Almamy Sylla, marketing and communications manager at Muslim Hands France, said they too had seen a shift.

“We provide assistance all year round and we’ve noticed a steadily rising number of people who need us,” he said. “We often come across some families who – from the outside – do not appear to be facing difficult circumstances.”

Hidden poverty

According to Nelly, who is homeless, there is no one type of person living in poverty: “They are of all ages, all social backgrounds, foraging for food in bins.”

Appearances are often deceptive. Nelly, like many who collected the food handouts, does not wear ragged clothes and is not dirty or gaunt. She seems put together, yet does not know where the next meal is coming from or where she’ll sleep tonight.

“Dignity, reticence, shame, pride stop us from begging,” she says. “Some people will wait towards the end to walk up and ask for food parcels.”

As she spoke, she shared a cream puff with a young volunteer, Yanele. Aged seven, she told RFI she was eager to come volunteering again.

“I am relieved to see that there is a new generation who will continue what we’ve started,” said Malia, who volunteers for LIFE in its kitchen. “We had 50 mums who came to help us last year and over 80 women this year, most of whom are students.”

First-time volunteers

Both editions of the initiative gathered around 350 volunteers, but this year, over a hundred of them were helping Iftaar for All for the first time.

Some having never participated in such activities before.

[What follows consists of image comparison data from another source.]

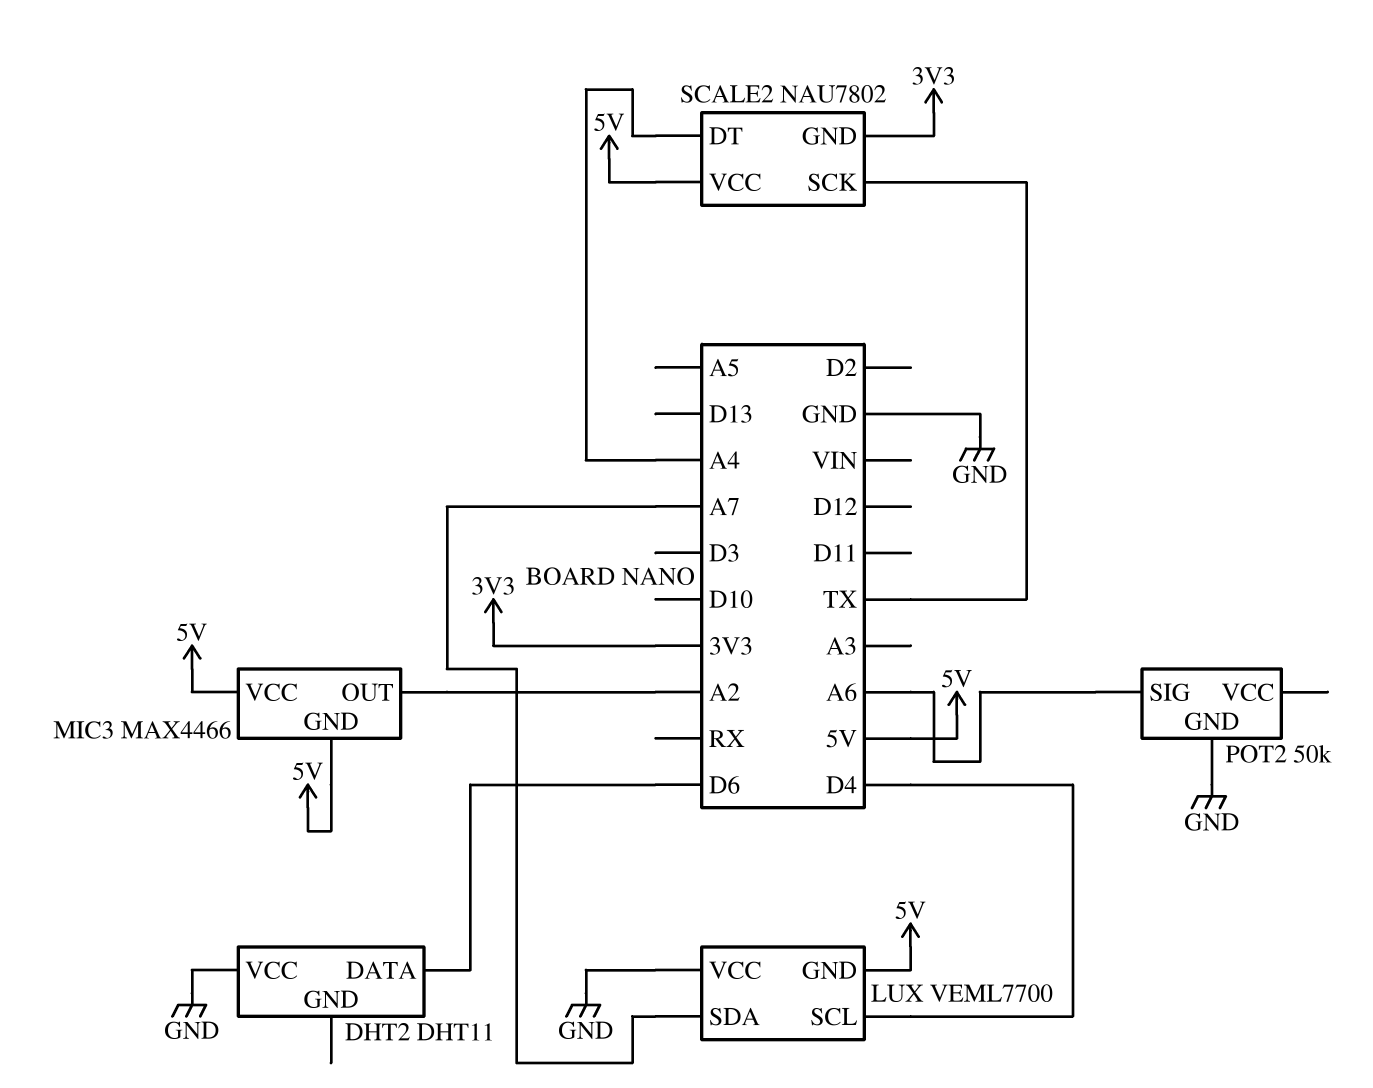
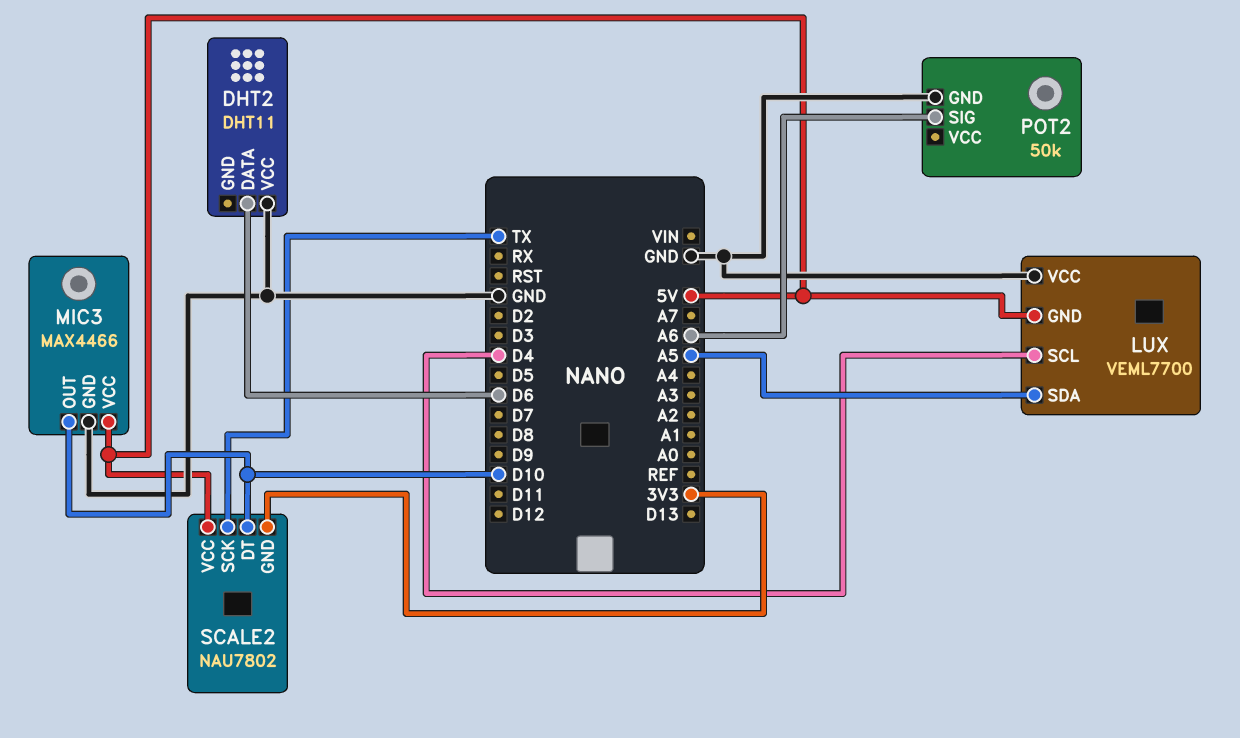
LUX pin SDA: A7 -> A5
MIC3 pin GND: 5V -> GND
MIC3 pin OUT: A2 -> D10
SCALE2 pin DT: A4 -> D10

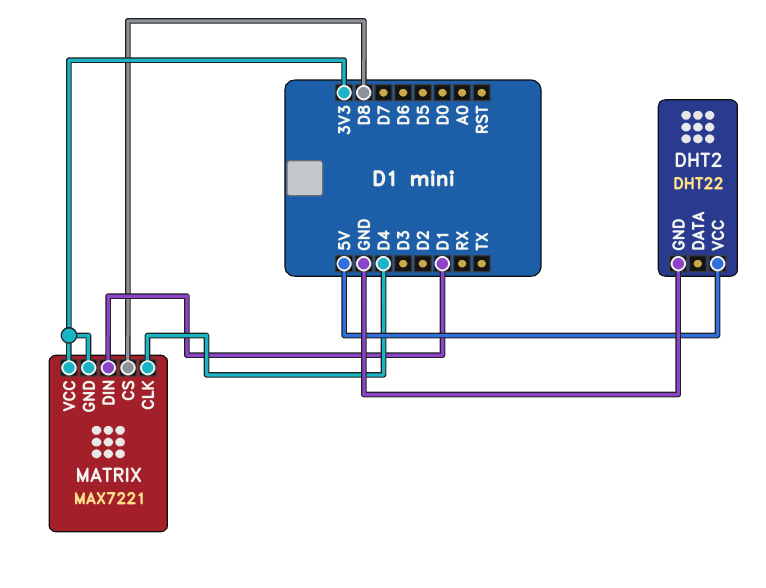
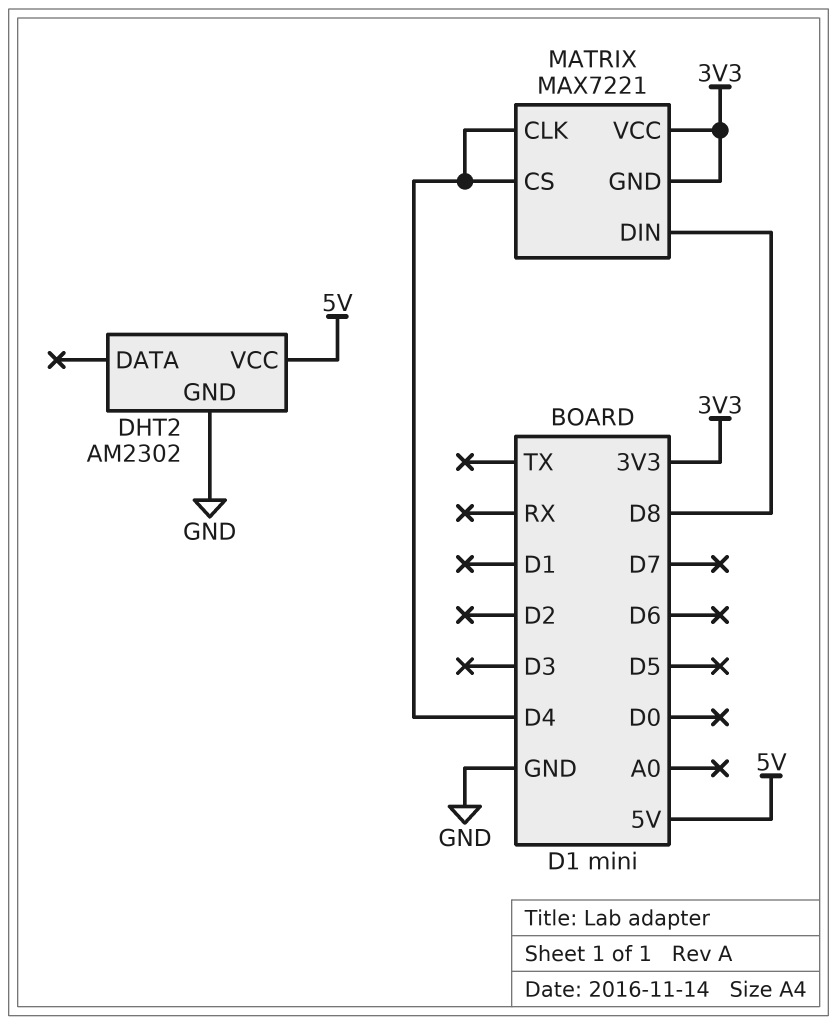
DHT2: DHT22 -> AM2302
MATRIX pin CS: D8 -> D4
MATRIX pin DIN: D1 -> D8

The charity O Coeur de la Rue said it even enrolled five new volunteers.

Sirine, a 25-year-old who works in digital communications, is a first-time volunteer with Muslim Hands and Iftaar for All but helps out twice a week with Restos du Coeur, a French organisation providing food assistance.

“I feel as if the people we are trying to help give us much more than we give them,” she told RFI.

“It’s such a fast-moving world and we’re fuelled by the need to acquire as many apps, or what not, to stay connected to the wider world. Yet in real life, I think we’re pretty isolated.

“On the other hand, the rough sleepers I meet, who have none of those tools and are facing a tough reality, are capable of kindness we’ve probably never shown to others.”

Another volunteer, Rabia, said that helping people in need broadens her perspective.

“I was surprised to see young delivery bike or scooter riders, wondering what they are doing at the stand. Then I remembered an article describing how they are struggling,” she said.

Saif Thabet, an Instagram content creator who covered the Iftaar for All event, told RFI it got an enthusiastic response from his followers.

“Most of them said they wish they’d known sooner so that they could join in, and they liked that it was an operation open to all and not sectarian at all,” he said.

Melissa Nedjam, a quality manager at Hmarket who helped distribute food in Paris, reflected: “I will go to bed thinking that I have been useful today.”